Иногда мы совсем увлекались, забывались, запускали Птицу на всю громкость, и на ударных был сам Джерри (колотил по ручкам кресла), а партию рояля исполнял я, бухал, как говорится, ого-го, дым коромыслом. Мы поднимали такой грохот, что малый из соседней комнаты — Сирил его звали, и у него торчали волосы из носа, и часто ночью мы слышали, как он рыдает, — дважды подходил к нашей двери, стучал в нее ладонью и орал, чтобы мы прикрутили звук. Эти два раза плюс визит пожарника — в сумме и составили те три раза, что нам стучали в дверь.

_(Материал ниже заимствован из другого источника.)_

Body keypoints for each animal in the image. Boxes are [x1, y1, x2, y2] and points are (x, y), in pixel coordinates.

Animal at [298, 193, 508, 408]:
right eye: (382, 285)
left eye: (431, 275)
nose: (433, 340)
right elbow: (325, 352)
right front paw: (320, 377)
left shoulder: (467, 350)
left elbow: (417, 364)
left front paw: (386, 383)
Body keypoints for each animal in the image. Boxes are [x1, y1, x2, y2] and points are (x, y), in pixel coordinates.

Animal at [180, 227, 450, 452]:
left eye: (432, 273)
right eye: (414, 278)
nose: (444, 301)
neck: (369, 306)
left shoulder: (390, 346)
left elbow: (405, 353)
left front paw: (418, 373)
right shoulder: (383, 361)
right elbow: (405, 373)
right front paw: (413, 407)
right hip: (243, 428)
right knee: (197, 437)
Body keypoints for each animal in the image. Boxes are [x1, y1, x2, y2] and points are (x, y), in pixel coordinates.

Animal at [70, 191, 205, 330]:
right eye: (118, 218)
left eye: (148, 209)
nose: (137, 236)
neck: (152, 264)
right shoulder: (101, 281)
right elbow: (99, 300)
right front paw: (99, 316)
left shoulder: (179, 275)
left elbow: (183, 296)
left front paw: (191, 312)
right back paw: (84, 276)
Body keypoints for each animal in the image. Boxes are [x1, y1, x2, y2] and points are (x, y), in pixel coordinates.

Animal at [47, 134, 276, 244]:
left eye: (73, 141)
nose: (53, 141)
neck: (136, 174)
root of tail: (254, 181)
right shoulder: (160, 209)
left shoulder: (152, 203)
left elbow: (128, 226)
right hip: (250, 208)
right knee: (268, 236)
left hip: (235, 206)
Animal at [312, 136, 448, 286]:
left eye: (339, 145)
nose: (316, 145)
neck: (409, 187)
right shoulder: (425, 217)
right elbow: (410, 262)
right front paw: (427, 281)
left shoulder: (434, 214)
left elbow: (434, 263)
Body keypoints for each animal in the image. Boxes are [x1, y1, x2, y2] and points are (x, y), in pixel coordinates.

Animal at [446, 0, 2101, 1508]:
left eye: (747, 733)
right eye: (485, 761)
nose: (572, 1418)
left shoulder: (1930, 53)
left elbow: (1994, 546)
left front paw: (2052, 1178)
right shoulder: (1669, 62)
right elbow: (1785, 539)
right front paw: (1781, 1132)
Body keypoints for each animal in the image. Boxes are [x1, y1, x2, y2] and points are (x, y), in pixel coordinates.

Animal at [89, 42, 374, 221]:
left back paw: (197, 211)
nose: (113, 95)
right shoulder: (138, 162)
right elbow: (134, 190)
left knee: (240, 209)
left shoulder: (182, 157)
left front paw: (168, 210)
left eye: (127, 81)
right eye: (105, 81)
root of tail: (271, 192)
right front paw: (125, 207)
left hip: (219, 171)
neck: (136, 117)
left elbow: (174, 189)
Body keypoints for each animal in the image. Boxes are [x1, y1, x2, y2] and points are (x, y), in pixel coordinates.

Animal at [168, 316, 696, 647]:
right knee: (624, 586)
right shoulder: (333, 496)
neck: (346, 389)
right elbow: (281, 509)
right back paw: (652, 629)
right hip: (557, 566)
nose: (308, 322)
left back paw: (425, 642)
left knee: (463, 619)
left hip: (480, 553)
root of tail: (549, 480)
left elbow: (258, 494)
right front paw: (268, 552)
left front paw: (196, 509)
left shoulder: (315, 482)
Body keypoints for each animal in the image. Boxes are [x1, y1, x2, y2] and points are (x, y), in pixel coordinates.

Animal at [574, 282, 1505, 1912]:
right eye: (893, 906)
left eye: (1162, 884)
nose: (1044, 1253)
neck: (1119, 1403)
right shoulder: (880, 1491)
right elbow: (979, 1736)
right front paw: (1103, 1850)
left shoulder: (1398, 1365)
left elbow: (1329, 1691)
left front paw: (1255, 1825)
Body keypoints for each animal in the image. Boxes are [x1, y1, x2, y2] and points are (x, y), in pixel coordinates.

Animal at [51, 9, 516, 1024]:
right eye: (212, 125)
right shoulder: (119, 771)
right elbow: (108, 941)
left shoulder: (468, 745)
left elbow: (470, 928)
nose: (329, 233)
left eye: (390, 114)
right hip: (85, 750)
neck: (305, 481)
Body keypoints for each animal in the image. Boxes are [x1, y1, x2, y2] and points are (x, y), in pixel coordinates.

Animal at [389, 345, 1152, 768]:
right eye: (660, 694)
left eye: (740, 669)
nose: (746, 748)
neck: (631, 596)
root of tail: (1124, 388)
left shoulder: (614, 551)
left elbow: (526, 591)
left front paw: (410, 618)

Джерри здорово меня натаскал по части джаза — свинг, импровизация, всякое такое, — я впоследствии все это применял в собственном творчестве. Бывало, музицирую, а Джерри говорит. На мне белая рубашка в синюю полосочку, рукав подвязан, точь-в-точь как у Хоуджи Кармайкла в «Иметь и не иметь»,[70] и я тихонечко, как бы машинально, перебираю клавиши, создаю, что ли, мягкий музыкальный фон, в точности как он в этом кино, покуда Джерри винцо потягивает и предается воспоминаниям о детстве, далеком детстве в Уилсоне, Северная Каролина, и о том времени, когда он в армии служил. Он туда попал как раз в самом начале войны, Второй мировой войны. Узнав, что он крестьянский сын, его приписали к резервному полку и услали в Техас приучать мулов, и там однажды серый громадный мул Питер заехал ему копытом в морду. В результате левый глаз вывернулся на сторону да так и остался. Кроме вечных головных болей и косоглазия, удар Питера за собой повлек небольшой ежемесячный почтовый чек. «Так что, видишь, Эрни, на поверку этот долбаный мул прямо меня озолотил». Одно из великих достоинств Джерри — он всегда смотрел в корень, да, это он умел.
А еще он мне рассказывал про то, как жил в Лос-Анджелесе перед войной и снимался — роль, правда, была без слов — в фильме под названием «Всадники в ущелье». Он и про книги много говорил, про литературные дела, всю эту кашу. Никто, он говорил, не умеет писать лучше Хемингуэя, разве что Фицджеральд, да и у того только один раз получилось. И еще рассказывал про то, какие дивные дела творятся на «Побережье» — это он Западное побережье[71] имел в виду, — и говорил, что Бостон гиблый город.